Diputados de Morena aseguraron que la reforma a la Ley de Amparo permitirá que el Estado recupere más de 100 mil millones de pesos que, según ellos, empresarios poderosos se han negado a pagar al fisco. Lo dijeron para justificar un cambio legal que reduce la posibilidad de que los ciudadanos puedan suspender actos de autoridad mediante el amparo. En los hechos, el oficialismo acaba de ponerle precio a la protección de los ciudadanos frente al poder. Ha dicho, sin pudor, que vale 100 mil millones. Pero lo que está en juego no es dinero: es el principio mismo de la justicia.
El argumento del gobierno es que el amparo se usa para prolongar juicios y eludir obligaciones fiscales. Pero si de verdad esa es la preocupación, la solución no está en debilitar los derechos de todos, sino en fortalecer la capacidad jurídica del Estado, mejorar la calidad de sus abogados y ganar los casos con razón, no con poder.
En lugar de litigar mejor, Morena ha preferido cambiar las reglas. La reforma aprobada en San Lázaro y ya validada en el Senado restringe el margen de los jueces para suspender actos del gobierno. Si una autoridad invade un derecho, un territorio o una propiedad, los afectados tendrán ahora menos instrumentos para defenderse.
El amparo es la mayor aportación mexicana al constitucionalismo universal. Nació para que ningún gobernante pudiera imponer su voluntad por encima de la ley.
No fue creado para proteger privilegios, sino para impedir abusos. Es el muro que separa al ciudadano del poder, el escudo que permite exigir cuentas y evitar arbitrariedades. Cuando se debilita el amparo, no se castiga a los poderosos, se desarma a todos. Sin ese recurso eficaz, los abusos no se corrigen, los errores no se revisan y el poder se vuelve absoluto.

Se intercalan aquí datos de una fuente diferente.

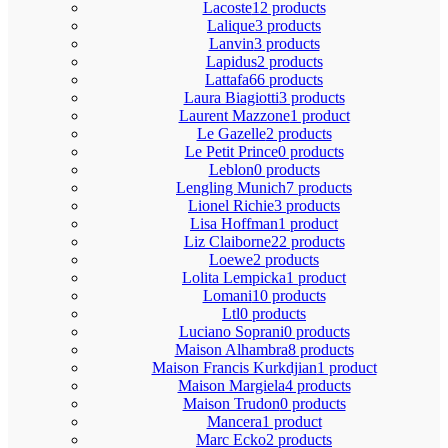
Lacoste
12 products
Lalique
3 products
Lanvin
3 products
Lapidus
2 products
Lattafa
66 products
Laura Biagiotti
3 products
Laurent Mazzone
1 product
Le Gazelle
2 products
Le Petit Prince
0 products
Leblon
0 products
Lengling Munich
7 products
Lionel Richie
3 products
Lisa Hoffman
1 product
Liz Claiborne
22 products
Loewe
2 products
Lolita Lempicka
1 product
Lomani
10 products
Ltl
0 products
Luciano Soprani
0 products
Maison Alhambra
8 products
Maison Francis Kurkdjian
1 product
Maison Margiela
4 products
Maison Trudon
0 products
Mancera
1 product
Marc Ecko
2 products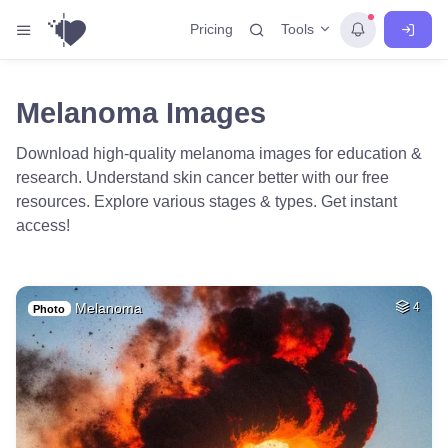
Tools
Pricing
Melanoma Images
Download high-quality melanoma images for education &
research. Understand skin cancer better with our free
resources. Explore various stages & types. Get instant
access!
Melanoma
4
Photo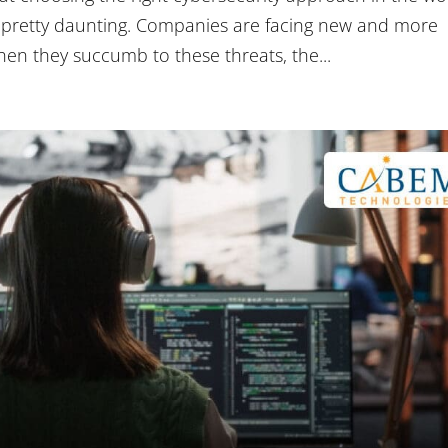
e pretty daunting. Companies are facing new and more
hen they succumb to these threats, the...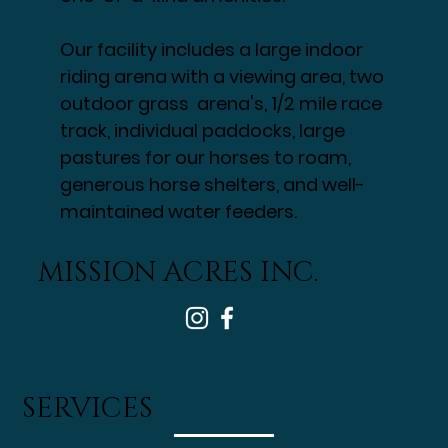
Mountains, lays 160 acres that
Mission Acres calls home. A fully
equipped equestrian facility with
one-of-a-kind amenities.
Our facility includes a large indoor
riding arena with a viewing area, two
outdoor grass arena's, 1/2 mile race
track, individual paddocks, large
pastures for our horses to roam,
generous horse shelters, and well-
maintained water feeders.
MISSION ACRES INC.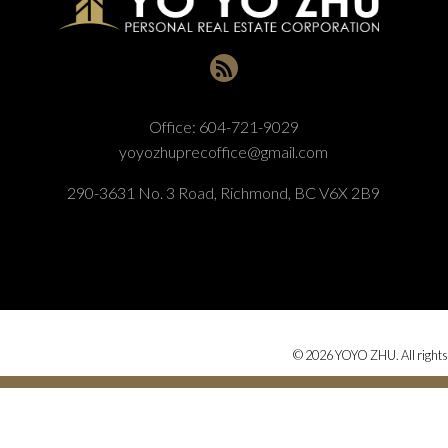
Office:
604-721-9029
yoyozhuprecoffice@gmail.com
290-3631 No. 3 Road, Richmond, BC V6X 2B9
© 2026 YOYO ZHU. All rights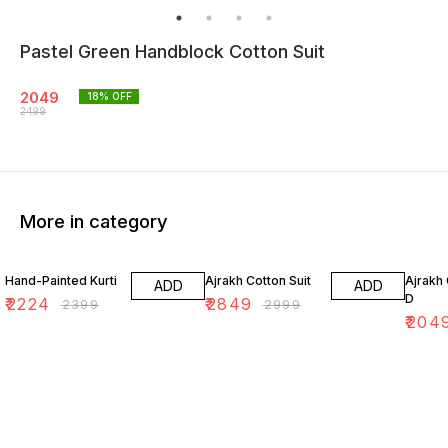
Pastel Green Handblock Cotton Suit
2049
18
% OFF
2499
More in category
7% OFF
5% OFF
18% O
Hand-Painted Kurti
Ajrakh Cotton Suit
Ajrakh 
ADD
ADD
D
₹
2224
₹
2849
₹
2399
₹
2999
₹
204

La cifra de los 100 mil millones es apenas una coartada. El Tren Maya ya cuesta más de 515 mil millones de pesos; la refinería de Dos Bocas rebasa los 21 mil millones de dólares, equivalentes a unos 370 mil millones de pesos; los apoyos a Pemex superarán este año los 270 mil millones; y el servicio de la deuda pública, solo en intereses, asciende a un billón 150 mil millones de pesos. En comparación, los supuestos 100 mil millones que pretende recuperar la reforma equivalen a una gota en un océano de gasto.
No se trata de dinero, sino de poder. La reforma es un paso más en la ruta del autoritarismo que se disfraza de justicia popular.
Para Morena, la República no es una comunidad de leyes y derechos: es un botín. Si la ley estorba, se cambia; si el juez incomoda, se debilita; si el ciudadano reclama, se le acusa de obstaculizar la transformación.
El gobierno sostiene que busca acercar la justicia al pueblo, igual que dice que sus programas sociales ponen el dinero en manos de la gente. Pero ambas promesas responden a la misma lógica: crear la ilusión de atención mientras se destruye la capacidad de exigir. La política social se convierte en dependencia; la justicia, en espectáculo. El poder reparte y castiga, premia y amenaza, administra la necesidad y monopoliza la verdad.
El verdadero costo de esta reforma no es fiscal, sino histórico: cuando el espejismo del bienestar se desvanezca y la crisis alcance la mesa de las familias, los mexicanos descubrirán que ya no tienen amparo ni instituciones que los defiendan. Entonces entenderemos que esos 100 mil millones eran solo una cifra contable. Lo que realmente se pagó fue el precio del Estado de Derecho.